Problem description:
In the third listing, copy everything from the line containing "### Partial Reconfiguration" down to the line containing "## My Story with FPGA", with both of those lines included.

---- Given data

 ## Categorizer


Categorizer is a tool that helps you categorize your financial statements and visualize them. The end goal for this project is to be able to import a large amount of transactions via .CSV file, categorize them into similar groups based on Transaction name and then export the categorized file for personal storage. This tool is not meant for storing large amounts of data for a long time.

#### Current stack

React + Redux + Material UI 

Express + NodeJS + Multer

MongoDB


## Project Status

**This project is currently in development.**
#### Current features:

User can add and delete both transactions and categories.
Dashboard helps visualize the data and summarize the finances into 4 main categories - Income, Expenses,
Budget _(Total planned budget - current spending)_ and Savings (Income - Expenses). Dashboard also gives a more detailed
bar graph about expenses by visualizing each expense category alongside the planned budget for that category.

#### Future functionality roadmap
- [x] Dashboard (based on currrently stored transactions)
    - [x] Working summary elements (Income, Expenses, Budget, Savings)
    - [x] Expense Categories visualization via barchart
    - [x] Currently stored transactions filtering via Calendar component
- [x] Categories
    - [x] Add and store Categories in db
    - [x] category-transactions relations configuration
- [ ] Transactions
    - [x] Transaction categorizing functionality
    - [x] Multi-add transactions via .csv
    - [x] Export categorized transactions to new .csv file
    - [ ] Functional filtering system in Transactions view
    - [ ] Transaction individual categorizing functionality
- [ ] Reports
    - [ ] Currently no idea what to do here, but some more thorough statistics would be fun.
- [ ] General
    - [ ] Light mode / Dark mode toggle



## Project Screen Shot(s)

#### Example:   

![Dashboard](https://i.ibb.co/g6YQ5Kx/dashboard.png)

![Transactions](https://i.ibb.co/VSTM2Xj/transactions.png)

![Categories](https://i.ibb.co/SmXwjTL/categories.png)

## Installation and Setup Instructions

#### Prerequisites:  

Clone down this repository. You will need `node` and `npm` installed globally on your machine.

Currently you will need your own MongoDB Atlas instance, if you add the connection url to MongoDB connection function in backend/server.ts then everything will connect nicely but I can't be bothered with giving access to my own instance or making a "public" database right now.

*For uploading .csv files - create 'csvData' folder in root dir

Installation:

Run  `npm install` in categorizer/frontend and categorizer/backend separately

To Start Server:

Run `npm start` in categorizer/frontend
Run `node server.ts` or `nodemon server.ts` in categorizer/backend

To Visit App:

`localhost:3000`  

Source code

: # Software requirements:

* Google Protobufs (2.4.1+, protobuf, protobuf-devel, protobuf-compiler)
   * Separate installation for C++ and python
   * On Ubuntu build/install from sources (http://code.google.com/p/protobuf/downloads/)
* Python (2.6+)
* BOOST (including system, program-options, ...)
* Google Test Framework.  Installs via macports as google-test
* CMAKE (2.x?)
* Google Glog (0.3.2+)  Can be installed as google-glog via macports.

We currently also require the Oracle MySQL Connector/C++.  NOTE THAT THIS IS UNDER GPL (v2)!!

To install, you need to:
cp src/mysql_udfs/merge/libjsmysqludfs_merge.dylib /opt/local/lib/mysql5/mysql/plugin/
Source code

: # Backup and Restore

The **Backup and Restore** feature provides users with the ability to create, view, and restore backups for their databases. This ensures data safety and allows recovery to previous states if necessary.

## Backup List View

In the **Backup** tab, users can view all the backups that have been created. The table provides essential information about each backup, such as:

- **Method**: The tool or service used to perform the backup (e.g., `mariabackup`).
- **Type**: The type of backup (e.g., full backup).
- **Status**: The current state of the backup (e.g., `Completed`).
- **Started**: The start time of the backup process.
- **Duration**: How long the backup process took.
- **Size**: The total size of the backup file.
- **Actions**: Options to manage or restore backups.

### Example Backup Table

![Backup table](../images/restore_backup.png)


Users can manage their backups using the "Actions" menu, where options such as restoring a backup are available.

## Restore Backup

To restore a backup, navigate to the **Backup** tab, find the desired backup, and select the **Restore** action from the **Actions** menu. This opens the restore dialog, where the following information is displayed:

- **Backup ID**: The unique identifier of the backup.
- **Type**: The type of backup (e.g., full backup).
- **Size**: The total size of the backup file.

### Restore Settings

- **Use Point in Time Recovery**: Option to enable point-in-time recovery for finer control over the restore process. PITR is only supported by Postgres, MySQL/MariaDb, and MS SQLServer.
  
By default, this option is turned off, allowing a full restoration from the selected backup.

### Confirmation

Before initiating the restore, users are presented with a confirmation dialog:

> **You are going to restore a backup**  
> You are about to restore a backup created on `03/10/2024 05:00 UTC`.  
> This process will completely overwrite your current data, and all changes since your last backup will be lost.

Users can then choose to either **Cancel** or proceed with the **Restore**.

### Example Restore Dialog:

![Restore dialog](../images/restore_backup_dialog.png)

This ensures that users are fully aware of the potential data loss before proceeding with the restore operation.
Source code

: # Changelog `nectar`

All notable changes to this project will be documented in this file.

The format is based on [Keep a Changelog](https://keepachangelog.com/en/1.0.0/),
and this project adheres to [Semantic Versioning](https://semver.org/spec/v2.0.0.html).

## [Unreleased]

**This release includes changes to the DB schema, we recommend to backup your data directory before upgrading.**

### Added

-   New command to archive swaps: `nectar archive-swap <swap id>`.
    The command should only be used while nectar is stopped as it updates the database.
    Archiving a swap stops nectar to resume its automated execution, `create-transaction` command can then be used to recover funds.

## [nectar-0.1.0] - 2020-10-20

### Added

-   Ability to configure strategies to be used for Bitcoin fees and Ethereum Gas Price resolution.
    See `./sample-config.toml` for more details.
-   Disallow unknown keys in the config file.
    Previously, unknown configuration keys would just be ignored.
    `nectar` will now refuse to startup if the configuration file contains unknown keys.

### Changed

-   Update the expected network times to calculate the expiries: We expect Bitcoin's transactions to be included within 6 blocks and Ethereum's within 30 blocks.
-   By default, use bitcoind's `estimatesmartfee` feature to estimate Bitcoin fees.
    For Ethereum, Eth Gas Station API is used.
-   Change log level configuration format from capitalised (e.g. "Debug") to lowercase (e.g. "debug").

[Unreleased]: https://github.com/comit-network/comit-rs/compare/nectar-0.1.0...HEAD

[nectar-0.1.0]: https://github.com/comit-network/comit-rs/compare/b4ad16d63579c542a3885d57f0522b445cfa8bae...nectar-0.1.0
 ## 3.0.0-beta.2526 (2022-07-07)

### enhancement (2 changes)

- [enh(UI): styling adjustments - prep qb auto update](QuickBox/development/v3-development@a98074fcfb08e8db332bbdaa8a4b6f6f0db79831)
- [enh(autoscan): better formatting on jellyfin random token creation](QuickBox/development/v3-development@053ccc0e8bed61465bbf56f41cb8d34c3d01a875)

--------
---- Given data

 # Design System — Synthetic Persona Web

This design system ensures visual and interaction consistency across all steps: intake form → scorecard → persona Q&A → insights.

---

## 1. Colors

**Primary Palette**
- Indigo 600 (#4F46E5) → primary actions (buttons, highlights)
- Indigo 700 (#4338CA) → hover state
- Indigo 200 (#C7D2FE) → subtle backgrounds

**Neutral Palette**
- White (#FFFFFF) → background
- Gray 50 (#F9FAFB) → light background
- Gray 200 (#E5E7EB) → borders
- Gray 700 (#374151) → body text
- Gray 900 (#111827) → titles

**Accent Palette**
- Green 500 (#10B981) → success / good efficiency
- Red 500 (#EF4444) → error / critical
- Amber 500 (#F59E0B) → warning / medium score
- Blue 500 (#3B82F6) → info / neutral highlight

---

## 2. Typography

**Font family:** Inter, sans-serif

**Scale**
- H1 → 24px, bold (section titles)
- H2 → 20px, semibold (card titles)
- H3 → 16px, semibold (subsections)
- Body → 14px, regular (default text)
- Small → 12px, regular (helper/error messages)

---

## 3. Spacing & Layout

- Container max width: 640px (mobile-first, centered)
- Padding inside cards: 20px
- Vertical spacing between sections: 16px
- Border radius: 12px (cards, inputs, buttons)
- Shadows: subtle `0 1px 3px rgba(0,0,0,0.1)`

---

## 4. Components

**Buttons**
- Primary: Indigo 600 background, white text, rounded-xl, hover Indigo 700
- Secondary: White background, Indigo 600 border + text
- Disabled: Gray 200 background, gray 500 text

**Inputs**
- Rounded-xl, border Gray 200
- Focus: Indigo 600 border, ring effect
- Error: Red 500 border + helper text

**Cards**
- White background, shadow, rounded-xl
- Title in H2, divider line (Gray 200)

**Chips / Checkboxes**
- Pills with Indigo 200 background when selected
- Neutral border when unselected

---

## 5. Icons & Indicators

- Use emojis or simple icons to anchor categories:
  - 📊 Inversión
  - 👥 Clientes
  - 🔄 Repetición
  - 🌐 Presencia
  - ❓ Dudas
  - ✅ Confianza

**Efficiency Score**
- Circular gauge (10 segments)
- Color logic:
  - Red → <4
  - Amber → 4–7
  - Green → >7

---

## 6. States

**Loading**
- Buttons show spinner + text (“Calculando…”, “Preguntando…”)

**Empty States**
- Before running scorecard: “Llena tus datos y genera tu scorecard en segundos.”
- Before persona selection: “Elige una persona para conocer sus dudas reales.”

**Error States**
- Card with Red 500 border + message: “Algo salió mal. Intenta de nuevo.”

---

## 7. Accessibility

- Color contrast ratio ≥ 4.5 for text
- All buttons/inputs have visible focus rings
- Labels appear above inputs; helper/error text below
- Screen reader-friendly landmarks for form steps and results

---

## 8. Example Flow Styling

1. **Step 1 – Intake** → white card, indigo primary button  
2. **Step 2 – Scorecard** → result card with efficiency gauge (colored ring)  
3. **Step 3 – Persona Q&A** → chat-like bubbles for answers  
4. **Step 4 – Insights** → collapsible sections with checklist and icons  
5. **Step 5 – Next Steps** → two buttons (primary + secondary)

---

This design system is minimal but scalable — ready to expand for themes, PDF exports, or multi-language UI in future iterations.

--------
---- Given data

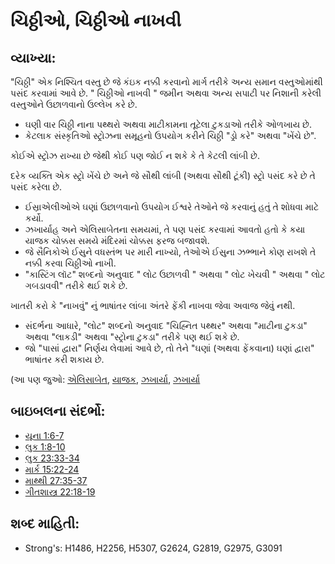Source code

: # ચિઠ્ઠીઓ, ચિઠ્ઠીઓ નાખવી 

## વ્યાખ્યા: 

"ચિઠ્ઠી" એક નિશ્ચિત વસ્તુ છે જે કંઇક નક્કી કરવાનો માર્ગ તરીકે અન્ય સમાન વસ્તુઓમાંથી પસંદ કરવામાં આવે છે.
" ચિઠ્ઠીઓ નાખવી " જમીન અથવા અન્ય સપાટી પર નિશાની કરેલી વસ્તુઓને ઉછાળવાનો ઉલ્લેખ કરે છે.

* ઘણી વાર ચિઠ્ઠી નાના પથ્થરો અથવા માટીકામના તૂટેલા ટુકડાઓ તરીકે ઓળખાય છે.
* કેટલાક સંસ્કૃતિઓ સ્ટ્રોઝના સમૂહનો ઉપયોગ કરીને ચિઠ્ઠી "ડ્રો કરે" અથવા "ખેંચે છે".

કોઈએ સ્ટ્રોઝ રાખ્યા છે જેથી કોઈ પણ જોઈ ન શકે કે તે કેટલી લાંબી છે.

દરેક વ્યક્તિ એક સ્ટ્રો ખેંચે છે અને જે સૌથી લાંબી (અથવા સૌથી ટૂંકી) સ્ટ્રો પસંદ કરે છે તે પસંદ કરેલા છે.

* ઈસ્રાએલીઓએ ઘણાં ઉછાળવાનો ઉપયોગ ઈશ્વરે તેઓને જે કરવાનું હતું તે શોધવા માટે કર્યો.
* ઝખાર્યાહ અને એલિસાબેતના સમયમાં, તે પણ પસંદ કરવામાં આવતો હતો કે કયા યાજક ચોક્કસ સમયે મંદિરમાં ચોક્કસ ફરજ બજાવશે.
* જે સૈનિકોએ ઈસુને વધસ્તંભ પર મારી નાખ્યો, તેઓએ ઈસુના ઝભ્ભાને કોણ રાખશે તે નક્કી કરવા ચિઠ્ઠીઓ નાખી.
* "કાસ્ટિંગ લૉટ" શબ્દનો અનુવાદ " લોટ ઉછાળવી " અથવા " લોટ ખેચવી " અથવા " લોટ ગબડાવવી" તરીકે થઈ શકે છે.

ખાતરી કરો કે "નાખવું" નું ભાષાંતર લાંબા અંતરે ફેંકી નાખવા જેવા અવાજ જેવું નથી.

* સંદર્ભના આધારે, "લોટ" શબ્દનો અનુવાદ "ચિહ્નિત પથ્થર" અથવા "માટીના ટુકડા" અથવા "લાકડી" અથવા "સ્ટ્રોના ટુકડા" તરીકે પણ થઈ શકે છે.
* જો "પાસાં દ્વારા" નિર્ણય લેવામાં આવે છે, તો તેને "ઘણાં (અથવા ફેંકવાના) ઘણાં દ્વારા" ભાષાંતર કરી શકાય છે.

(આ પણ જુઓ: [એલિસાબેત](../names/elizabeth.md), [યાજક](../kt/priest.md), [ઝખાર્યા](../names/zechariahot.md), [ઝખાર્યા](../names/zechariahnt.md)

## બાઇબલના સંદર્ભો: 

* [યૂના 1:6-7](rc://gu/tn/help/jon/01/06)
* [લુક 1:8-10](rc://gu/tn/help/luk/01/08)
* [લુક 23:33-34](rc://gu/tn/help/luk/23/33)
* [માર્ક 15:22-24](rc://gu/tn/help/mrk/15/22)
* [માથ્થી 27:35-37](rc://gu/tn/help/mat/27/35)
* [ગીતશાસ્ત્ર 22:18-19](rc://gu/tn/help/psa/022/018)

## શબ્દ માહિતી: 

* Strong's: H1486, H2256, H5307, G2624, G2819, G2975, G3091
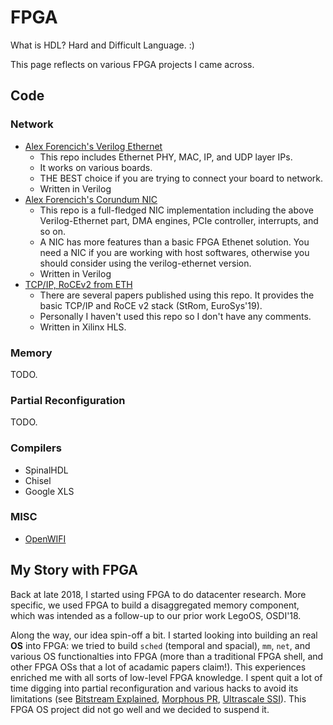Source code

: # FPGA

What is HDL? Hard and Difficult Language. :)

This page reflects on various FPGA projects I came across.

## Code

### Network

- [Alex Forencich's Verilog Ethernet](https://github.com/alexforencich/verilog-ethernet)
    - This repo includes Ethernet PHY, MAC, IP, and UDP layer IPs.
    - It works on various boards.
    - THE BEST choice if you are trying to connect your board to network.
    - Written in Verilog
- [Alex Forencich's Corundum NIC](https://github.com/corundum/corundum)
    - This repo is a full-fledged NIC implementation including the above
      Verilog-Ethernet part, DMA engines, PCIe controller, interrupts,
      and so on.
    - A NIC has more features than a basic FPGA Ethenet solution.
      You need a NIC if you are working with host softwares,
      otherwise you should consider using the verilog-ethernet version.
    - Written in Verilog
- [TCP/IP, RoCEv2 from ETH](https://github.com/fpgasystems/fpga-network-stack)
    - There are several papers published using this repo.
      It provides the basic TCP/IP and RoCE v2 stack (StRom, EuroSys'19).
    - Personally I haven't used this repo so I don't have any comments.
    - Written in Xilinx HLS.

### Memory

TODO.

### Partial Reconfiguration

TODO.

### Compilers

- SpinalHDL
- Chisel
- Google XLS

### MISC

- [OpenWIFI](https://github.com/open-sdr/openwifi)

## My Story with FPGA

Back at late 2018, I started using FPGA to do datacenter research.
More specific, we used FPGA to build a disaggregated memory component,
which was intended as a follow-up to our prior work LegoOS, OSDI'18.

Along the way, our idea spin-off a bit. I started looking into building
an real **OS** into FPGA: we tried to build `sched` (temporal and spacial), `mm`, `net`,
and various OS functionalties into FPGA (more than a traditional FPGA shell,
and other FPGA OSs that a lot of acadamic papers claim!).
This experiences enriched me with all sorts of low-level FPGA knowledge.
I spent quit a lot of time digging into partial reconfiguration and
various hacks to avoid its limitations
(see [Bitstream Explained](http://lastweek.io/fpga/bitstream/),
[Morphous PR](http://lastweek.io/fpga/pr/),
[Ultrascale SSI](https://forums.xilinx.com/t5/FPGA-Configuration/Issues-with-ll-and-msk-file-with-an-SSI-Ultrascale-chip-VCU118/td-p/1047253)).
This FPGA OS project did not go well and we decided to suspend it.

--------

Answer area:
### Partial Reconfiguration

TODO.

### Compilers

- SpinalHDL
- Chisel
- Google XLS

### MISC

- [OpenWIFI](https://github.com/open-sdr/openwifi)

## My Story with FPGA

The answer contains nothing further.